Of course it does make them look excessively daft, so maybe not.
|>>|| No. 12883
To play devil's advocate: why is it daft?
PETA's raison d'etre is to protect animals. And I'm sure neither of you are going to be so bold as to claim language has no effect on our behaviour. So in what way does this campaign not seek to achieve their aims?
|>>|| No. 12884
If language influences behaviour then why would you encourage people to feed birds scones? Baked goods are harmful for them.
|>>|| No. 12885
>And I'm sure neither of you are going to be so bold as to claim language has no effect on our behaviour.
I certainly am, particularly when it comes to proverbs, which are so far removed from the literal for anyone who understands them. Whens the last time you or anyone else for that matter threw a stone at a bird? If they did I can guarantee it's not because they heard someone say it.
|>>|| No. 12886
Why are you using terms like devil's advocate. Advocating for the devil. Do you hate God? Are you being deliberately proactive to christains. Don't you realise the power of language and the insensitivity of your words?
|>>|| No. 12888
>I certainly am
I'm sorry but you're just wrong. Any linguist will tell you there are reams of evidence showing that different words influence the way we think and act.

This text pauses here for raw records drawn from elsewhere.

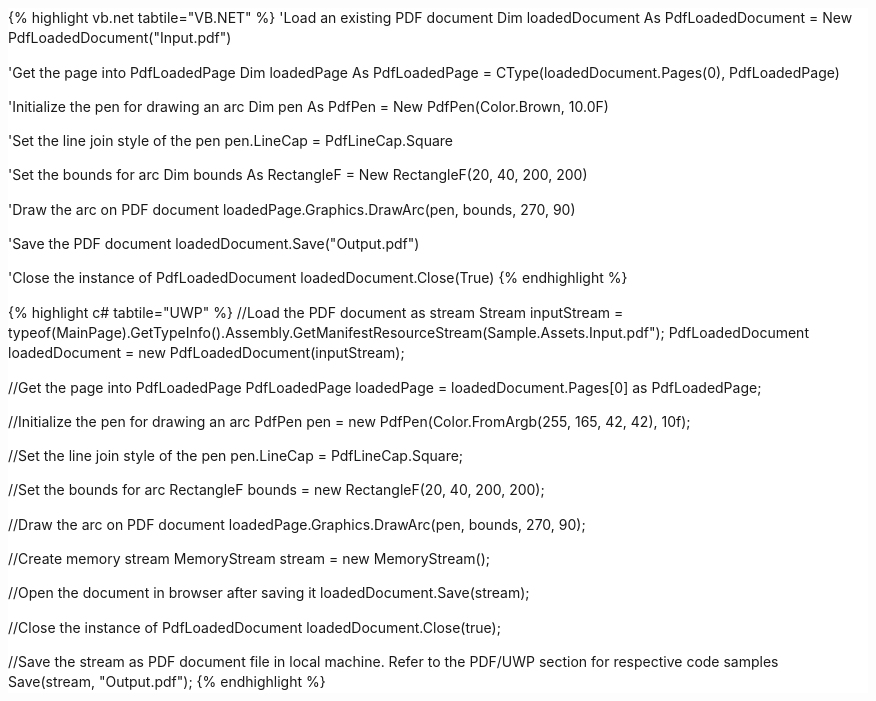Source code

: {% highlight vb.net tabtile="VB.NET" %}
'Load an existing PDF document
Dim loadedDocument As PdfLoadedDocument = New PdfLoadedDocument("Input.pdf")

'Get the page into PdfLoadedPage
Dim loadedPage As PdfLoadedPage = CType(loadedDocument.Pages(0), PdfLoadedPage)

'Initialize the pen for drawing an arc
Dim pen As PdfPen = New PdfPen(Color.Brown, 10.0F)

'Set the line join style of the pen
pen.LineCap = PdfLineCap.Square

'Set the bounds for arc
Dim bounds As RectangleF = New RectangleF(20, 40, 200, 200)

'Draw the arc on PDF document
loadedPage.Graphics.DrawArc(pen, bounds, 270, 90)

'Save the PDF document
loadedDocument.Save("Output.pdf")

'Close the instance of PdfLoadedDocument
loadedDocument.Close(True)
{% endhighlight %}

  {% highlight c# tabtile="UWP" %}
//Load the PDF document as stream
Stream inputStream = typeof(MainPage).GetTypeInfo().Assembly.GetManifestResourceStream(Sample.Assets.Input.pdf");
PdfLoadedDocument loadedDocument = new PdfLoadedDocument(inputStream);

//Get the page into PdfLoadedPage
PdfLoadedPage loadedPage = loadedDocument.Pages[0] as PdfLoadedPage;

//Initialize the pen for drawing an arc
PdfPen pen = new PdfPen(Color.FromArgb(255, 165, 42, 42), 10f);

//Set the line join style of the pen
pen.LineCap = PdfLineCap.Square;

//Set the bounds for arc
RectangleF bounds = new RectangleF(20, 40, 200, 200);

//Draw the arc on PDF document
loadedPage.Graphics.DrawArc(pen, bounds, 270, 90);

//Create memory stream
MemoryStream stream = new MemoryStream();

//Open the document in browser after saving it
loadedDocument.Save(stream);

//Close the instance of PdfLoadedDocument
loadedDocument.Close(true);

//Save the stream as PDF document file in local machine. Refer to the PDF/UWP section for respective code samples
Save(stream, "Output.pdf");
{% endhighlight %}
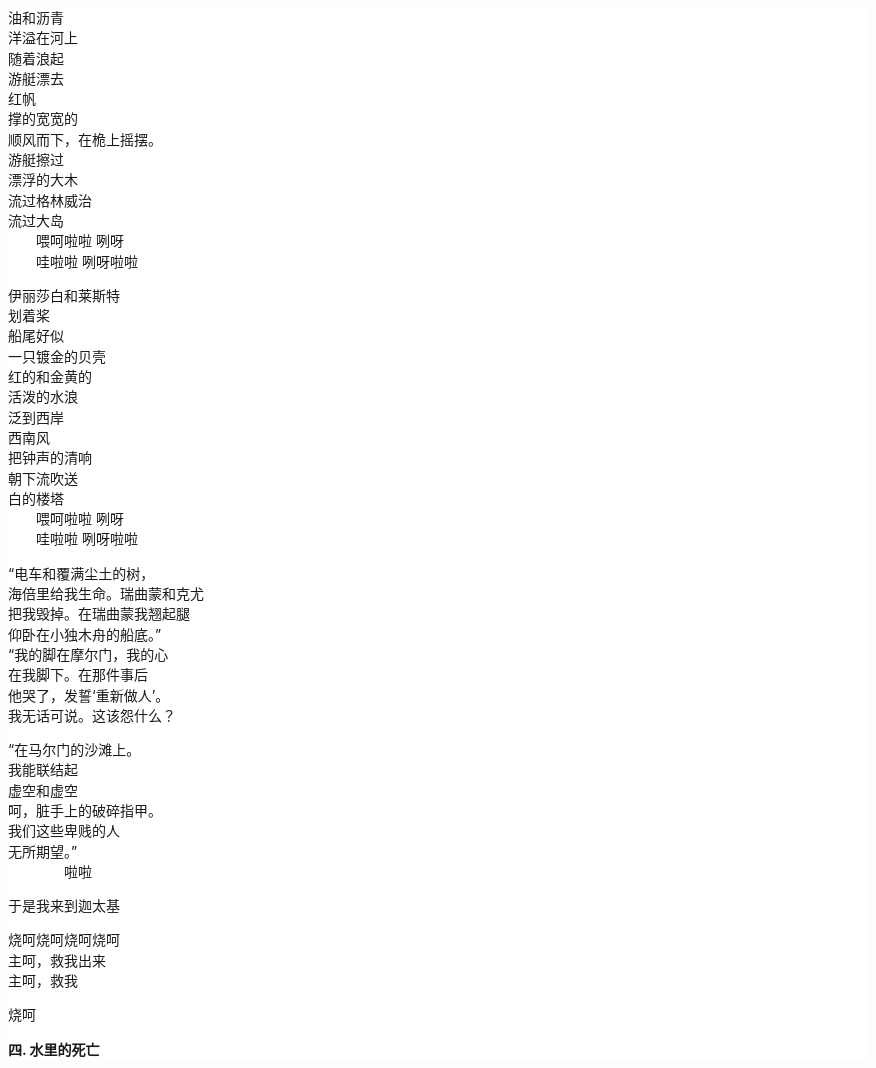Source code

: 油和沥青  
洋溢在河上  
随着浪起  
游艇漂去  
红帆  
撑的宽宽的  
顺风而下，在桅上摇摆。  
游艇擦过  
漂浮的大木  
流过格林威治  
流过大岛  
&emsp;&emsp;喂呵啦啦 咧呀  
&emsp;&emsp;哇啦啦 咧呀啦啦  

伊丽莎白和莱斯特  
划着桨  
船尾好似  
一只镀金的贝壳  
红的和金黄的  
活泼的水浪  
泛到西岸  
西南风  
把钟声的清响  
朝下流吹送  
白的楼塔  
&emsp;&emsp;喂呵啦啦 咧呀  
&emsp;&emsp;哇啦啦 咧呀啦啦  

“电车和覆满尘土的树，  
海倍里给我生命。瑞曲蒙和克尤  
把我毁掉。在瑞曲蒙我翘起腿  
仰卧在小独木舟的船底。”  
“我的脚在摩尔门，我的心  
在我脚下。在那件事后  
他哭了，发誓‘重新做人’。  
我无话可说。这该怨什么？  

“在马尔门的沙滩上。  
我能联结起  
虚空和虚空  
呵，脏手上的破碎指甲。  
我们这些卑贱的人  
无所期望。”  
&emsp;&emsp;&emsp;&emsp;啦啦  

于是我来到迦太基  

烧呵烧呵烧呵烧呵  
主呵，救我出来  
主呵，救我  

烧呵

**四. 水里的死亡**
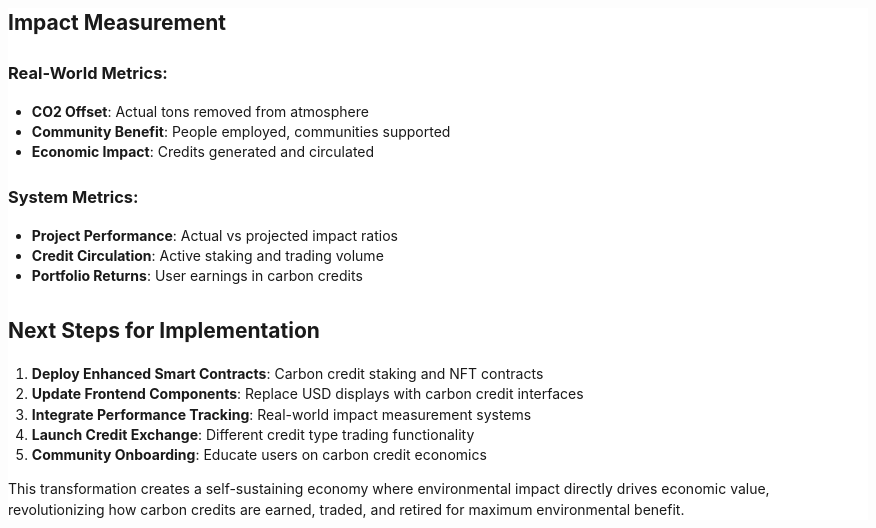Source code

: ## Impact Measurement

### **Real-World Metrics:**
- **CO2 Offset**: Actual tons removed from atmosphere
- **Community Benefit**: People employed, communities supported
- **Economic Impact**: Credits generated and circulated

### **System Metrics:**
- **Project Performance**: Actual vs projected impact ratios
- **Credit Circulation**: Active staking and trading volume
- **Portfolio Returns**: User earnings in carbon credits

## Next Steps for Implementation

1. **Deploy Enhanced Smart Contracts**: Carbon credit staking and NFT contracts
2. **Update Frontend Components**: Replace USD displays with carbon credit interfaces  
3. **Integrate Performance Tracking**: Real-world impact measurement systems
4. **Launch Credit Exchange**: Different credit type trading functionality
5. **Community Onboarding**: Educate users on carbon credit economics

This transformation creates a self-sustaining economy where environmental impact directly drives economic value, revolutionizing how carbon credits are earned, traded, and retired for maximum environmental benefit.

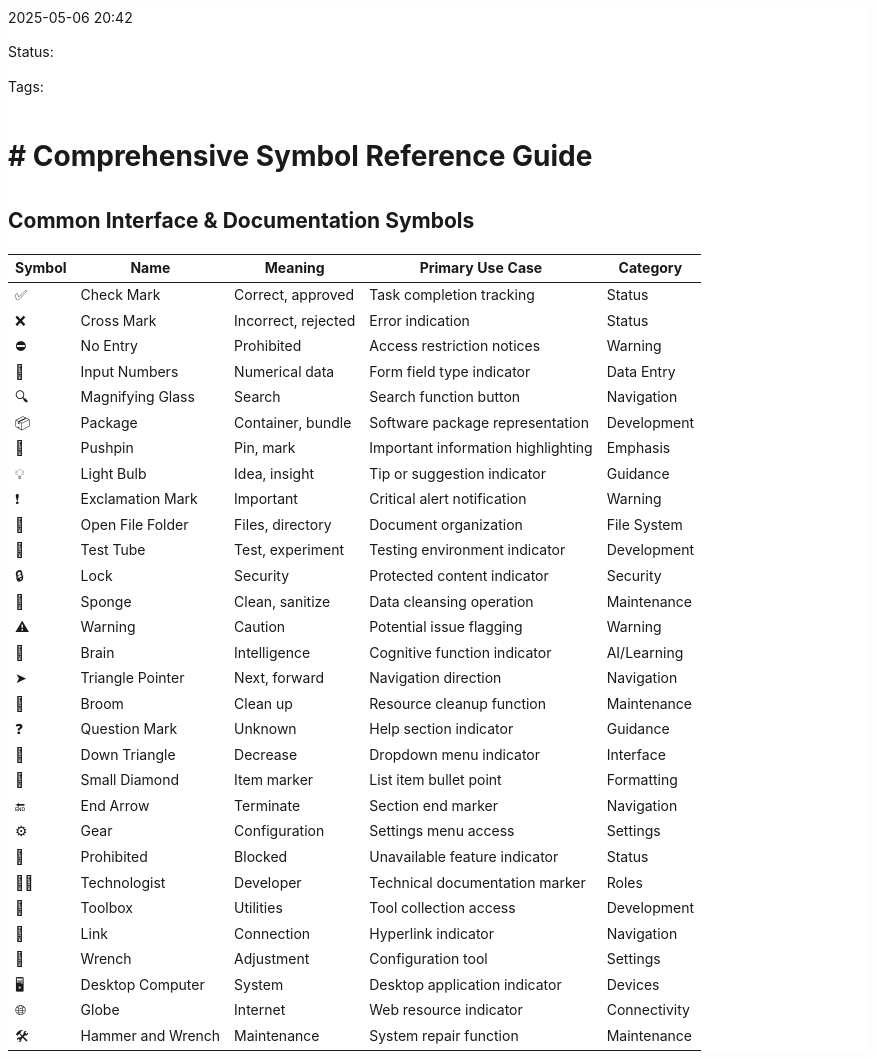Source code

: 2025-05-06 20:42

Status:

Tags:

# # Comprehensive Symbol Reference Guide

## Common Interface & Documentation Symbols

|Symbol|Name|Meaning|Primary Use Case|Category|
|---|---|---|---|---|
|✅|Check Mark|Correct, approved|Task completion tracking|Status|
|❌|Cross Mark|Incorrect, rejected|Error indication|Status|
|⛔|No Entry|Prohibited|Access restriction notices|Warning|
|🔢|Input Numbers|Numerical data|Form field type indicator|Data Entry|
|🔍|Magnifying Glass|Search|Search function button|Navigation|
|📦|Package|Container, bundle|Software package representation|Development|
|📌|Pushpin|Pin, mark|Important information highlighting|Emphasis|
|💡|Light Bulb|Idea, insight|Tip or suggestion indicator|Guidance|
|❗|Exclamation Mark|Important|Critical alert notification|Warning|
|📂|Open File Folder|Files, directory|Document organization|File System|
|🧪|Test Tube|Test, experiment|Testing environment indicator|Development|
|🔒|Lock|Security|Protected content indicator|Security|
|🧽|Sponge|Clean, sanitize|Data cleansing operation|Maintenance|
|⚠️|Warning|Caution|Potential issue flagging|Warning|
|🧠|Brain|Intelligence|Cognitive function indicator|AI/Learning|
|➤|Triangle Pointer|Next, forward|Navigation direction|Navigation|
|🧹|Broom|Clean up|Resource cleanup function|Maintenance|
|❓|Question Mark|Unknown|Help section indicator|Guidance|
|🔻|Down Triangle|Decrease|Dropdown menu indicator|Interface|
|🔹|Small Diamond|Item marker|List item bullet point|Formatting|
|🔚|End Arrow|Terminate|Section end marker|Navigation|
|⚙️|Gear|Configuration|Settings menu access|Settings|
|🚫|Prohibited|Blocked|Unavailable feature indicator|Status|
|🧑‍💻|Technologist|Developer|Technical documentation marker|Roles|
|🧰|Toolbox|Utilities|Tool collection access|Development|
|🔗|Link|Connection|Hyperlink indicator|Navigation|
|🔧|Wrench|Adjustment|Configuration tool|Settings|
|🖥️|Desktop Computer|System|Desktop application indicator|Devices|
|🌐|Globe|Internet|Web resource indicator|Connectivity|
|🛠️|Hammer and Wrench|Maintenance|System repair function|Maintenance|
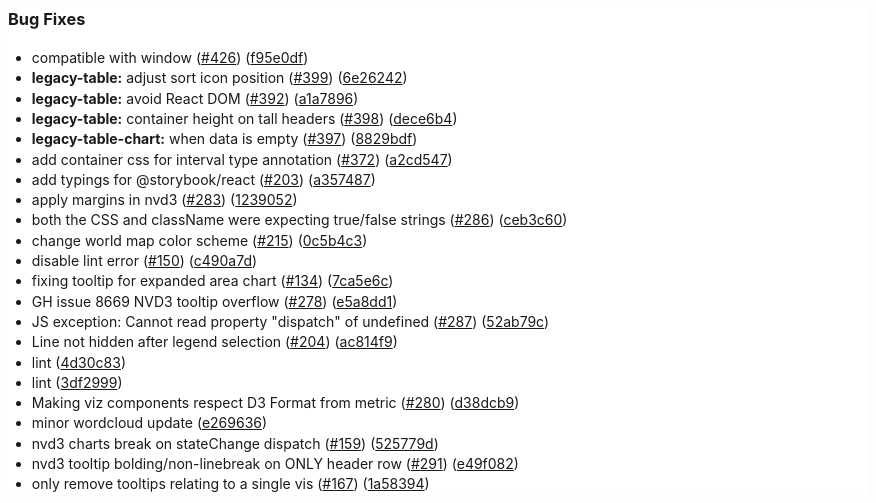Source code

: 
### Bug Fixes

* compatible with window ([#426](https://github.com/apache-bridge/bridge-ui/issues/426)) ([f95e0df](https://github.com/apache-bridge/bridge-ui/commit/f95e0df95163b13baf6fcfd34a03481a00208d77))
* **legacy-table:** adjust sort icon position ([#399](https://github.com/apache-bridge/bridge-ui/issues/399)) ([6e26242](https://github.com/apache-bridge/bridge-ui/commit/6e262429c2749059376422014fbeecc5ec47602b))
* **legacy-table:** avoid React DOM ([#392](https://github.com/apache-bridge/bridge-ui/issues/392)) ([a1a7896](https://github.com/apache-bridge/bridge-ui/commit/a1a78964c26a4f1b6cf4d9b51800730e636382c9))
* **legacy-table:** container height on tall headers ([#398](https://github.com/apache-bridge/bridge-ui/issues/398)) ([dece6b4](https://github.com/apache-bridge/bridge-ui/commit/dece6b4f930b384ab5c83a4c53ff47e17d6d8ecc))
* **legacy-table-chart:** when data is empty ([#397](https://github.com/apache-bridge/bridge-ui/issues/397)) ([8829bdf](https://github.com/apache-bridge/bridge-ui/commit/8829bdf9d97018d292242bf10d0757cdb74b8a0e))
* add container css for interval type annotation ([#372](https://github.com/apache-bridge/bridge-ui/issues/372)) ([a2cd547](https://github.com/apache-bridge/bridge-ui/commit/a2cd54781240156e7f2dd47940719a0a537c7605))
* add typings for @storybook/react ([#203](https://github.com/apache-bridge/bridge-ui/issues/203)) ([a357487](https://github.com/apache-bridge/bridge-ui/commit/a3574879dfbaaa1d2bd5ab3b03f2004f25c381c6))
* apply margins in nvd3 ([#283](https://github.com/apache-bridge/bridge-ui/issues/283)) ([1239052](https://github.com/apache-bridge/bridge-ui/commit/12390522d9af7e7a48e11b83025174cf7e86e335))
* both the CSS and className were expecting true/false strings ([#286](https://github.com/apache-bridge/bridge-ui/issues/286)) ([ceb3c60](https://github.com/apache-bridge/bridge-ui/commit/ceb3c60b45fc2d8b377a93bdfbdee1cf2f90a2b2))
* change world map color scheme ([#215](https://github.com/apache-bridge/bridge-ui/issues/215)) ([0c5b4c3](https://github.com/apache-bridge/bridge-ui/commit/0c5b4c39d77b9fce0b4be39a563ba63ad01d745b))
* disable lint error ([#150](https://github.com/apache-bridge/bridge-ui/issues/150)) ([c490a7d](https://github.com/apache-bridge/bridge-ui/commit/c490a7d79abd0815bd2fd6fd4414f9ec4d75caa2))
* fixing tooltip for expanded area chart ([#134](https://github.com/apache-bridge/bridge-ui/issues/134)) ([7ca5e6c](https://github.com/apache-bridge/bridge-ui/commit/7ca5e6c08546f2784e79e21c7947ddf08572b01e))
* GH issue 8669 NVD3 tooltip overflow ([#278](https://github.com/apache-bridge/bridge-ui/issues/278)) ([e5a8dd1](https://github.com/apache-bridge/bridge-ui/commit/e5a8dd172cd6c05a006326cec8d78dfa970dd682))
* JS exception: Cannot read property "dispatch" of undefined ([#287](https://github.com/apache-bridge/bridge-ui/issues/287)) ([52ab79c](https://github.com/apache-bridge/bridge-ui/commit/52ab79c24e7e7bb7fe9b314d3440abed30a5025e))
* Line not hidden after legend selection ([#204](https://github.com/apache-bridge/bridge-ui/issues/204)) ([ac814f9](https://github.com/apache-bridge/bridge-ui/commit/ac814f99afdc0258e23cd588dd4f2a52e0facb10))
* lint ([4d30c83](https://github.com/apache-bridge/bridge-ui/commit/4d30c830b8b6cff22fb4da292a3c1d7120733b50))
* lint ([3df2999](https://github.com/apache-bridge/bridge-ui/commit/3df29993623fe1797aeb8b7943ee7be89f4561dc))
* Making viz components respect D3 Format from metric ([#280](https://github.com/apache-bridge/bridge-ui/issues/280)) ([d38dcb9](https://github.com/apache-bridge/bridge-ui/commit/d38dcb91ea98d3ae2bdd34a427370708852f9d67))
* minor wordcloud update ([e269636](https://github.com/apache-bridge/bridge-ui/commit/e2696367d8bcd5a6b7a6c92460bf7df9c13286bc))
* nvd3 charts break on stateChange dispatch ([#159](https://github.com/apache-bridge/bridge-ui/issues/159)) ([525779d](https://github.com/apache-bridge/bridge-ui/commit/525779d31bf8c94c6b64936d60a518350e1ebd75))
* nvd3 tooltip bolding/non-linebreak on ONLY header row ([#291](https://github.com/apache-bridge/bridge-ui/issues/291)) ([e49f082](https://github.com/apache-bridge/bridge-ui/commit/e49f0820e33094d6ce913132742344e0432c5205))
* only remove tooltips relating to a single vis ([#167](https://github.com/apache-bridge/bridge-ui/issues/167)) ([1a58394](https://github.com/apache-bridge/bridge-ui/commit/1a583943d3704ead6a099dd429711e51732821a6))
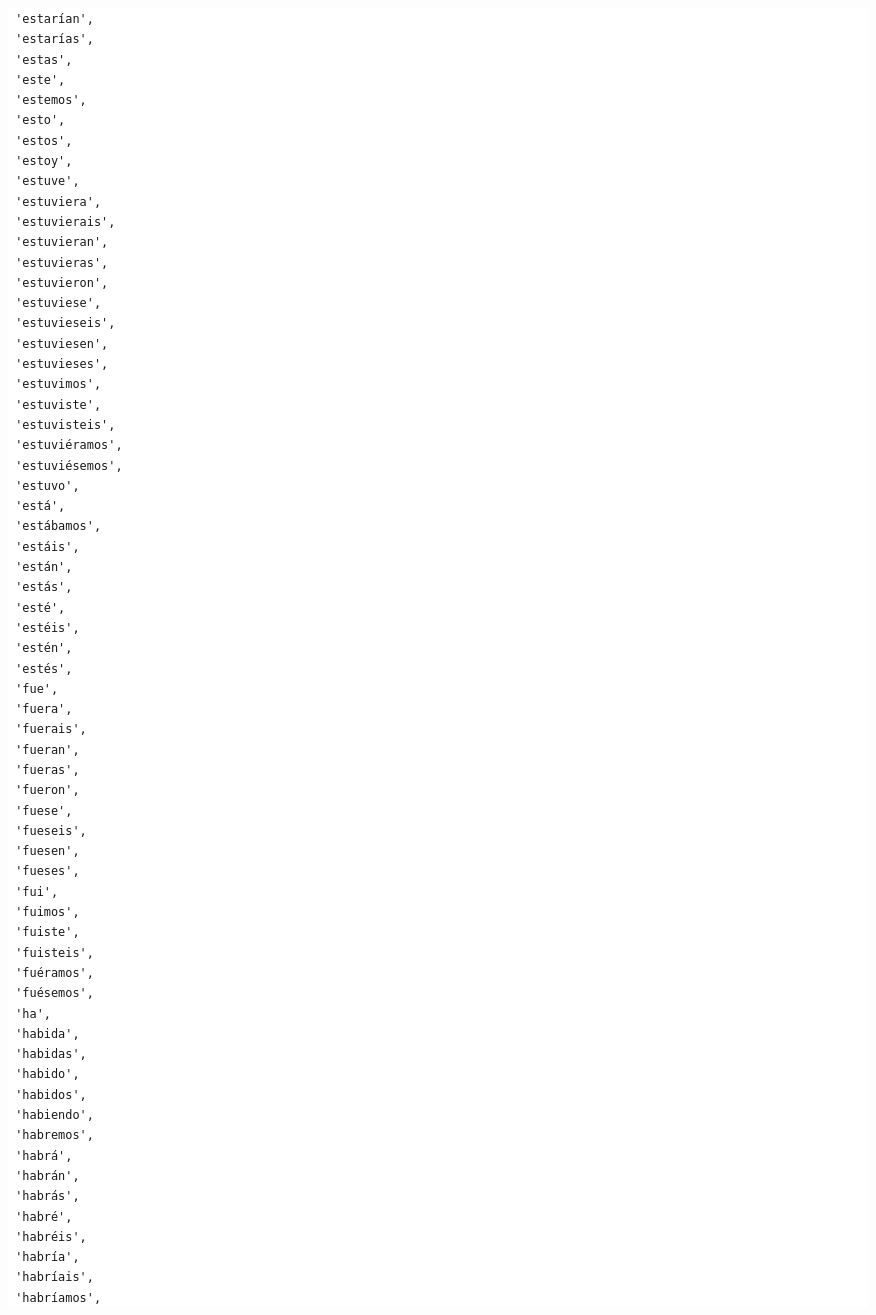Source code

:      'estarían',
     'estarías',
     'estas',
     'este',
     'estemos',
     'esto',
     'estos',
     'estoy',
     'estuve',
     'estuviera',
     'estuvierais',
     'estuvieran',
     'estuvieras',
     'estuvieron',
     'estuviese',
     'estuvieseis',
     'estuviesen',
     'estuvieses',
     'estuvimos',
     'estuviste',
     'estuvisteis',
     'estuviéramos',
     'estuviésemos',
     'estuvo',
     'está',
     'estábamos',
     'estáis',
     'están',
     'estás',
     'esté',
     'estéis',
     'estén',
     'estés',
     'fue',
     'fuera',
     'fuerais',
     'fueran',
     'fueras',
     'fueron',
     'fuese',
     'fueseis',
     'fuesen',
     'fueses',
     'fui',
     'fuimos',
     'fuiste',
     'fuisteis',
     'fuéramos',
     'fuésemos',
     'ha',
     'habida',
     'habidas',
     'habido',
     'habidos',
     'habiendo',
     'habremos',
     'habrá',
     'habrán',
     'habrás',
     'habré',
     'habréis',
     'habría',
     'habríais',
     'habríamos',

>Whens the last time you or anyone else for that matter threw a stone at a bird?
So you genuinely think that PETA's objective in encouraging people not to talk about throwing stones at birds is to stop their perceived epidemic of people literally throwing stones at birds? Maybe that explains why you think it's daft - you've totally misunderstood it?
|>>|| No. 12889
Do you genuinely think people are more likely to hurt birds because of that phrase? You've got to be having me on.
Show me the reams of evidence.
|>>|| No. 12890
Er... no, that's what I just said. It's not specifically about people throwing stones at birds. Are you a bit fick m9?
|>>|| No. 12891
Look, lad. Make yourself a cup of tea and have a bit of a think about how you're spending your Sunday. The linguistic evidence relates to grammatical structure (accusation sentences etc.) which impacts upon thinking patterns but that is a damn big difference to acting out given we have free will. If anything the very concept of this should be scary enough if we're outright doing brainwashing by calling a spade a teaspoon.
What goes beyond this i.e. words is a pseudo-science that dehumanises everyone (and in this case everything) and is only pursued by the most feckless HR graduates. People don't throw rocks at birds or go make lemonade when the tequila runs out because there is at the very least a complete divorce going on with what may have once been very practical proverbs.